第46回:「膨張する宇宙」


科学を専門にしたサイトのニュースでさえ、
「134億光年の彼方に最遠の銀河を発見」
なんて見出しで書かれる事があります。

この「光年」って、時間なの?距離なの?

通常、天体までの距離や銀河の大きさに使われる「光年」は光が1年間に進む距離で、
134億年かかって光が届いたのだから、
地球との相対速度がどうであれ(つまり地球なんぞ無視して)、
その銀河から見て、134億光年先まで光が進んでいるハズで、
たまたま?(笑)そこに地球があって観測しているだけだから、
その銀河からの現在の距離は134億光年じゃないの?

と、思う訳ですが、
相対性理論では相対速度で時間が歪むのでそうはいかなくて、
「134億年かかって届いた光」(134億年前の姿)で、
この場合の光年は「距離」ではなく『時間』になります。

で、何でこんな事になるかというと・・・

「光速度不変」なんて幻想で、
光速度を時間と距離の単位(尺度、スケール)にしてしまい、
「時空」時間と空間(距離)を変数にしてしまったせいです。(^〇^;)

この宇宙の天体は、地球から遠いほど速い速度で遠ざかっている、
つまり、宇宙が膨張しているという観測結果から、
宇宙の膨張速度「ハッブル数」なるものを求めようと、
様々な方法で、観測され計算されてきています。

ハッブル数は2010年以降の10年間だけでも、
測定方法により 67〜74の値が様々発表されていて、結構バラツキがあります。

様々な方法で計測できるローカルな宇宙(数憶光年)の膨張速度は、
最新の発表値で74km/s/Mpc(Mpc:326万光年)ですが、
この値で計算すると、
宇宙背景放射(ほぼ宇宙の年齢)である138億光年の膨張速度は30.98万km/s
となって、光速度を超えます。

ちなみに、この値だと133億光年の天体で光速度(30万km/s)に達します。

一方、宇宙背景放射の観測から予測される値は、
NASAの人工衛星「WMAP」では、この値より5%小さく、
ヨーロッパ宇宙機関の人工衛星「プランク」では9%小さくなります。

プランクの観測結果では 67.4km/s/Mpc となり、
宇宙誕生から37万年後(138億光年前)で 28.53万km/sです。

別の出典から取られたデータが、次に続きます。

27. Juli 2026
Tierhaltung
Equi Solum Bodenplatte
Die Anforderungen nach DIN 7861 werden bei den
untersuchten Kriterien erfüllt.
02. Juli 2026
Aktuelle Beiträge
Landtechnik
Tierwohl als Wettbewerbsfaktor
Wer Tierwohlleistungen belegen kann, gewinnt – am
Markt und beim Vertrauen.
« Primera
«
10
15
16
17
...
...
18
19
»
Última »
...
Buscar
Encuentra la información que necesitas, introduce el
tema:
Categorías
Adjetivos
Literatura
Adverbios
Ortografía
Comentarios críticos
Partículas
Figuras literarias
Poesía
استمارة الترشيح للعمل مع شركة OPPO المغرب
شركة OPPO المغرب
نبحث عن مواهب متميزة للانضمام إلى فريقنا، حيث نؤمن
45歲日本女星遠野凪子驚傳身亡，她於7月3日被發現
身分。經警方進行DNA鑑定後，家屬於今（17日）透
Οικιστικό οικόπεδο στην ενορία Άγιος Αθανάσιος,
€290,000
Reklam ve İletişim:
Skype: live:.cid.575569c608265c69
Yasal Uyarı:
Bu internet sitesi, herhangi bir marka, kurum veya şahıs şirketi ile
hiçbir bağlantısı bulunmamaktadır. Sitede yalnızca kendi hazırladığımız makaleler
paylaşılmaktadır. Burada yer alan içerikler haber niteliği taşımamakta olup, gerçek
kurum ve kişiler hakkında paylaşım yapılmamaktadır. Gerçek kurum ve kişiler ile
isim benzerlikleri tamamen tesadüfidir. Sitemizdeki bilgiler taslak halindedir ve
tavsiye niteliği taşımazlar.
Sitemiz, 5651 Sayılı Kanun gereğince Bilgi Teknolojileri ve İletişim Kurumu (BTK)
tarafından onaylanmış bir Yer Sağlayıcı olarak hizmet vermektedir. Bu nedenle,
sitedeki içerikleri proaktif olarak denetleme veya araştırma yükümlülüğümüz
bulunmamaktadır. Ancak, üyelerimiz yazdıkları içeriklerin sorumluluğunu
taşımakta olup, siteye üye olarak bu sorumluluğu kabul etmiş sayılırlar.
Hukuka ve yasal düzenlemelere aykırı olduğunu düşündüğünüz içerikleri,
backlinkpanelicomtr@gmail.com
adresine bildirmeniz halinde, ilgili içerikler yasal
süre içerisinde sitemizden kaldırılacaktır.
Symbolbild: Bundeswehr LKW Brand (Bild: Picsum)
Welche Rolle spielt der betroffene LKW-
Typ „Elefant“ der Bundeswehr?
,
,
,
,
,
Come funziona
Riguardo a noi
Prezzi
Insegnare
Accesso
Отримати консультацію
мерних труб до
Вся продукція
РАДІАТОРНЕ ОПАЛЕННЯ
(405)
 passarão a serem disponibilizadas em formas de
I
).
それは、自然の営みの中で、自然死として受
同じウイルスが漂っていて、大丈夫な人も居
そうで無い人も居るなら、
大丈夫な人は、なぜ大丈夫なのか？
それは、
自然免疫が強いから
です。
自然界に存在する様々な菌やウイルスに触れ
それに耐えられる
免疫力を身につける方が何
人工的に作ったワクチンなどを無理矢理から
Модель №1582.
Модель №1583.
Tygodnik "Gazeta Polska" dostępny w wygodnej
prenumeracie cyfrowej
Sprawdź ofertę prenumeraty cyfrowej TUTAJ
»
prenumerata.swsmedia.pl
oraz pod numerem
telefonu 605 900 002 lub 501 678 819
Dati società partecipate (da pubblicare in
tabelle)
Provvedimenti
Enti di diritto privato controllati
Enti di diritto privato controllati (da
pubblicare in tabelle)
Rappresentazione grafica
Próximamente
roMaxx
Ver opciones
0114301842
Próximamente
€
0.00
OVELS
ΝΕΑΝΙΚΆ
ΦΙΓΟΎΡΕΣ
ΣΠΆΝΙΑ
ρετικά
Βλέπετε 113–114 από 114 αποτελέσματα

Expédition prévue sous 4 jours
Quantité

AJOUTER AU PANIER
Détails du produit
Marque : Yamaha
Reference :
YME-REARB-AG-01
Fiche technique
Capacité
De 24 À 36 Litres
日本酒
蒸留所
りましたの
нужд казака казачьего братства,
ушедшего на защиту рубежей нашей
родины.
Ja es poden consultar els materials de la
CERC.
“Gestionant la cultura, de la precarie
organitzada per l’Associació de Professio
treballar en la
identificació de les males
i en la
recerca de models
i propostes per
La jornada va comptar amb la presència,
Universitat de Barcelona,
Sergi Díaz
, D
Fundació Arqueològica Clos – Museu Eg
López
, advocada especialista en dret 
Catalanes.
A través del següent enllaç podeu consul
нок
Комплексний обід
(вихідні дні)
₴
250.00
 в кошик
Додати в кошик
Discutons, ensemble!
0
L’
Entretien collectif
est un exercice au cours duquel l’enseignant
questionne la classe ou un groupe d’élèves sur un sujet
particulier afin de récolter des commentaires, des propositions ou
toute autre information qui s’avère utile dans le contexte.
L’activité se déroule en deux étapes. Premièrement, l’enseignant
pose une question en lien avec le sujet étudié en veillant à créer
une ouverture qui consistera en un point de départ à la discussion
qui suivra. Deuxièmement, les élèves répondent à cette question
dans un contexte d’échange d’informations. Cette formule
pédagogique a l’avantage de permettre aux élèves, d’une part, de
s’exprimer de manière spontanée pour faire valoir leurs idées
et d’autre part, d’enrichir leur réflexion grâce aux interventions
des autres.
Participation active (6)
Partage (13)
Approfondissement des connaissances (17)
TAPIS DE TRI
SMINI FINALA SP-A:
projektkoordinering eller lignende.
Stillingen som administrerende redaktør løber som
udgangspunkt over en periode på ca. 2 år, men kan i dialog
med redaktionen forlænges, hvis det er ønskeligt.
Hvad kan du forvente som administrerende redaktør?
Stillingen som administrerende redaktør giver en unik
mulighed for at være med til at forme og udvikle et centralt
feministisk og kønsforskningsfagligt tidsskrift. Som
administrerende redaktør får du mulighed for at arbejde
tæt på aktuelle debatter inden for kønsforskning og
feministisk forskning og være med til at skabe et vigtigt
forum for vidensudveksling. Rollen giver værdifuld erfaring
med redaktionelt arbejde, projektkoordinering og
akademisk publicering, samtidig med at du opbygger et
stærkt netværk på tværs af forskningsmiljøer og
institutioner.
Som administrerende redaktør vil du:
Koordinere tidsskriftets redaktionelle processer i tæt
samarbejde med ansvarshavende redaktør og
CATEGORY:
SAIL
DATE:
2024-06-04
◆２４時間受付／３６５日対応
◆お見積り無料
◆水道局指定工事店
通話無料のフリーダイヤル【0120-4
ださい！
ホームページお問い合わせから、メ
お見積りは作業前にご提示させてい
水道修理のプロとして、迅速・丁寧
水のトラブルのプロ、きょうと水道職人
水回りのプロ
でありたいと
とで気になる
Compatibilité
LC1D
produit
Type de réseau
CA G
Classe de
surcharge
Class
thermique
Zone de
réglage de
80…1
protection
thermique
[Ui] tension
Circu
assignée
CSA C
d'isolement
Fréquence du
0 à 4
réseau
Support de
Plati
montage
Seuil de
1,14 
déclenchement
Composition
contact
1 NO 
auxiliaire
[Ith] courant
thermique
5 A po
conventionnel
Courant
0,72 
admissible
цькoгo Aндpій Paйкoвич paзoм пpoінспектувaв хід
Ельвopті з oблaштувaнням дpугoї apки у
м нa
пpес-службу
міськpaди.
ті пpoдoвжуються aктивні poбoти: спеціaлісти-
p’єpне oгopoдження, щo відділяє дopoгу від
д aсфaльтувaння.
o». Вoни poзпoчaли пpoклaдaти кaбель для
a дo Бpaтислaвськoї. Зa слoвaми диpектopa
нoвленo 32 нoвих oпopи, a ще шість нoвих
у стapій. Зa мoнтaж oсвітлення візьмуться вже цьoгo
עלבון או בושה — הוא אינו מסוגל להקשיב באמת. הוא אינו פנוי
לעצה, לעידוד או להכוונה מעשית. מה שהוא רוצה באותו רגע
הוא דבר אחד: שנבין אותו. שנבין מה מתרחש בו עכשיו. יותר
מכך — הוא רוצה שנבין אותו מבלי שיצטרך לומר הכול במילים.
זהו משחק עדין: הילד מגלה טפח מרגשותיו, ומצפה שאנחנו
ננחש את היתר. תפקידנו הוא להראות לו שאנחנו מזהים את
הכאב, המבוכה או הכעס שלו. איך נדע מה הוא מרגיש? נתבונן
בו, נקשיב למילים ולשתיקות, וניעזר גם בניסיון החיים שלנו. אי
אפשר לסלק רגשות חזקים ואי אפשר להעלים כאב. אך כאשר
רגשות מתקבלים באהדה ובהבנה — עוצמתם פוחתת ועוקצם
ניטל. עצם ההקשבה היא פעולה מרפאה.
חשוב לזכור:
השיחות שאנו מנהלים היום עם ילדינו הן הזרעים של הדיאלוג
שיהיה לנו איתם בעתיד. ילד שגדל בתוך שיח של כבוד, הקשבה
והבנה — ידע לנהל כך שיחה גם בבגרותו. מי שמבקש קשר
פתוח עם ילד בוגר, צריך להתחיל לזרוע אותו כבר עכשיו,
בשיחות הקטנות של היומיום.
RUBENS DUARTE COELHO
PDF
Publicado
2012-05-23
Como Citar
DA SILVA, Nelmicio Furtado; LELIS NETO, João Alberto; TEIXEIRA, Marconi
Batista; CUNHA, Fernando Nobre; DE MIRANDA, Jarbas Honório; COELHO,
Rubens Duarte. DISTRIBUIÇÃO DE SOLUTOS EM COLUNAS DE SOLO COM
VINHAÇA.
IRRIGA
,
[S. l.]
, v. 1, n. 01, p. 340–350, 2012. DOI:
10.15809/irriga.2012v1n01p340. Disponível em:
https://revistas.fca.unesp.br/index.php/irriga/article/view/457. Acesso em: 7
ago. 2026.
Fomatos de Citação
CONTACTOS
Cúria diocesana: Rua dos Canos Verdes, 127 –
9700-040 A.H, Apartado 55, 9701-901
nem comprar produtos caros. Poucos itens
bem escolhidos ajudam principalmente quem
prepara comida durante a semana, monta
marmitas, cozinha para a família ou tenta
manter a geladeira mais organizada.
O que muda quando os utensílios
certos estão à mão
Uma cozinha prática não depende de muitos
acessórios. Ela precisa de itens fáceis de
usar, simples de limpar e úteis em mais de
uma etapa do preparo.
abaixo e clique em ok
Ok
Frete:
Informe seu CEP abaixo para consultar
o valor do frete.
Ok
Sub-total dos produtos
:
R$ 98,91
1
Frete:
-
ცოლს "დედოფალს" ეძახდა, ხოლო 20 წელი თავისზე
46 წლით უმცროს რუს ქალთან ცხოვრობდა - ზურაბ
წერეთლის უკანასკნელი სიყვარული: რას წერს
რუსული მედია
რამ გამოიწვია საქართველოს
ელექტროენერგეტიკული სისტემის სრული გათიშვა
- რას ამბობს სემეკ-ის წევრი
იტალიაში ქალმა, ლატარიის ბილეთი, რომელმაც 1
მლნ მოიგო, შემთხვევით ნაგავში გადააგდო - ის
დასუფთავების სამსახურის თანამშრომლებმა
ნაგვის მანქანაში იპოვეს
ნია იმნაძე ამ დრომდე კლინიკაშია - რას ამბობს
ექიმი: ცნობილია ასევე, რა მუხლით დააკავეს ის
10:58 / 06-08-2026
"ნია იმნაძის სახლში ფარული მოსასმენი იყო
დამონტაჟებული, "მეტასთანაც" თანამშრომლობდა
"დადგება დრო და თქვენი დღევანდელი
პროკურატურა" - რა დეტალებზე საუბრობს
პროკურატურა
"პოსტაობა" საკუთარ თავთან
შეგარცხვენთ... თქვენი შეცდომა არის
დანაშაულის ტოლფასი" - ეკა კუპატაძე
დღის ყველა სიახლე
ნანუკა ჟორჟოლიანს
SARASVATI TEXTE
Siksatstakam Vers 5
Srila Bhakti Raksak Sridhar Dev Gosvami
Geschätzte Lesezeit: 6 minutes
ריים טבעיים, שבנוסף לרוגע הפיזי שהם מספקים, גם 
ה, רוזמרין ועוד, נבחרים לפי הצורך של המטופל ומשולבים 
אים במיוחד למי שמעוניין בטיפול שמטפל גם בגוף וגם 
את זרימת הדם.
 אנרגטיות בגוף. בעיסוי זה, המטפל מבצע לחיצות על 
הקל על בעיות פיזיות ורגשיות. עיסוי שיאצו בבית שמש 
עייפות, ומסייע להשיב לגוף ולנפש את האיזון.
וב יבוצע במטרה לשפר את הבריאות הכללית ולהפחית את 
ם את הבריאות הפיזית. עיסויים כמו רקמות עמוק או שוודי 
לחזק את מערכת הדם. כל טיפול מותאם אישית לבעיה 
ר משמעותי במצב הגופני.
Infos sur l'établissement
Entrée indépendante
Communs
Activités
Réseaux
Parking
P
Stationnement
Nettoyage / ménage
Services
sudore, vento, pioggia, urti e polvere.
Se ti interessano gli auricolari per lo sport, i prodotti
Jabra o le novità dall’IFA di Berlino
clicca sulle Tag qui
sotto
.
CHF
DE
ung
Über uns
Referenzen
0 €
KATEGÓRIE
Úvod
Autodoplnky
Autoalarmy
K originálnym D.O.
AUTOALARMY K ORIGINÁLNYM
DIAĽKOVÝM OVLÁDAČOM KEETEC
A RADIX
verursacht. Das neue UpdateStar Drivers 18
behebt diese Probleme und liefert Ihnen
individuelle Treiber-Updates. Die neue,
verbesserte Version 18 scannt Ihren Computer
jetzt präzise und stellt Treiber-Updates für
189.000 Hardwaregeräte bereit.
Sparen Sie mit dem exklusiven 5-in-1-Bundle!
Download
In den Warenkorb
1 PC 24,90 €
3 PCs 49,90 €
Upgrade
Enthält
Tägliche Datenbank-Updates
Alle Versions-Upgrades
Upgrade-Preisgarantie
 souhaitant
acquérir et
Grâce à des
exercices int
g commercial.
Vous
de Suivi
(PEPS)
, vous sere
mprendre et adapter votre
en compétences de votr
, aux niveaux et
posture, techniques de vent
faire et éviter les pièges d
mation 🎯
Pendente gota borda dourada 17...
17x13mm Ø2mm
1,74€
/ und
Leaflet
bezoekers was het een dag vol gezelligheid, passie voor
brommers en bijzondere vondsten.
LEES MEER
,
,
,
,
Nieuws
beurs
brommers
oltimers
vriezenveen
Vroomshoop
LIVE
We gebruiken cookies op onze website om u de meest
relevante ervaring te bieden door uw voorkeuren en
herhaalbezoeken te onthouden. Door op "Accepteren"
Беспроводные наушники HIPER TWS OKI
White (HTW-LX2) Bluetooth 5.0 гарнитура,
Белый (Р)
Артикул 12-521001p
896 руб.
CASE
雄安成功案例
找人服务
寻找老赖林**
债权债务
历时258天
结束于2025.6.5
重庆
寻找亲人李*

(光速の95%)

という事で、
宇宙背景放射から計算されたハッブル数なら矛盾しない(光速を超えない)かと言えば・・・

赤方偏移から「遠ざかる速度」が分かり、
「何年前の光か?」が分かる・・・???分かるのか?(^○^;)

で、更に、「何年前の光か?」から光が発光した「当時の距離」と、
光が届いた「現在の距離」が計算できます。

で、計算した一例がこちら。
・ハッブル数 H0=67.15km/s/Mpc
・密度パラメータ Ω0=0.317
・宇宙項 ΩΛ=0.683



この結果からすると、

138.2億光年かかって届いた光(宇宙の始まり)の光源は、
現在458億光年離れていて、当時の距離はゼロ

宇宙背景放射は赤方偏移=1089で、現在の距離は451億光年。

光が100億年かかって届く距離(赤方偏移:1.7)にあった銀河は、
発光当時は58億光年の距離あって、
光が届いた時点で158億光年離れている。

つまり、58億光年の距離を100億年かけて届いたのだから、
その速度は光速度の58%という事になりますが、
その間に、その銀河との距離(空間)が100億光年膨張している。
(光の速度で膨張)

2016年に発見された最も遠い銀河、
(赤方偏移=11.1:134億年前)との距離は、
発光当時は25億光年で、現在は325億光年。

つまり、25億光年伝わるのに134億年かかり(光速度の18.7%)、
134億年で300億光年遠ざかった。
(光速度の2.24倍)

とすると、光の速度って何だ?
宇宙の膨張速度は光より速いのに、何で見えるんだ?
という事になります。

良く見かける説明ですが、
地球から観測されるどの方向の天体も全て、
遠い天体ほど速い速度で遠ざかっている、
全ての天体(宇宙)が膨張しているので、
天体(物質)の運動による膨張ではなく、
(宇宙)空間が膨張している。

※.従って宇宙の膨張速度が光速度以上でも相対性理論に矛盾しない。

というもの。

全く幼稚な屁理屈ですね。(^_^;)

そもそも「空間」って、どういう概念でしょう?

宇宙に物質が存在しなければ、
空間も時間も、その概念自体が意味がありせん。

あくまでも、物質が存在するから、
その位置や大きさを表すために「空間」という概念が必要なのです。

天体(物質)と空間が共に膨張するなら、
それは『何に対して膨張している』と考えるのでしょう?

宇宙「空間」そのものが膨張すると考えるのであれば、
天体間の「距離」だけでなく、
地球も、人間も、長さの単位自体も膨張することになります。

もはや「膨張」という概念に意味がなくなり、膨張と呼べません。

こう書くと、
「宇宙空間の膨張は、銀河などの大きなスケールに対して作用する」
とか、訳の分からない言い訳をするんでしょうけどね。(^_^;)

で、この赤方偏移からの距離の計算グラフでは、
138億光年前の初めの位置がほぼゼロであり、
宇宙の始まりのインフレーションやビッグバンが考慮されていないようで、
あまりアテにならない様に思えます。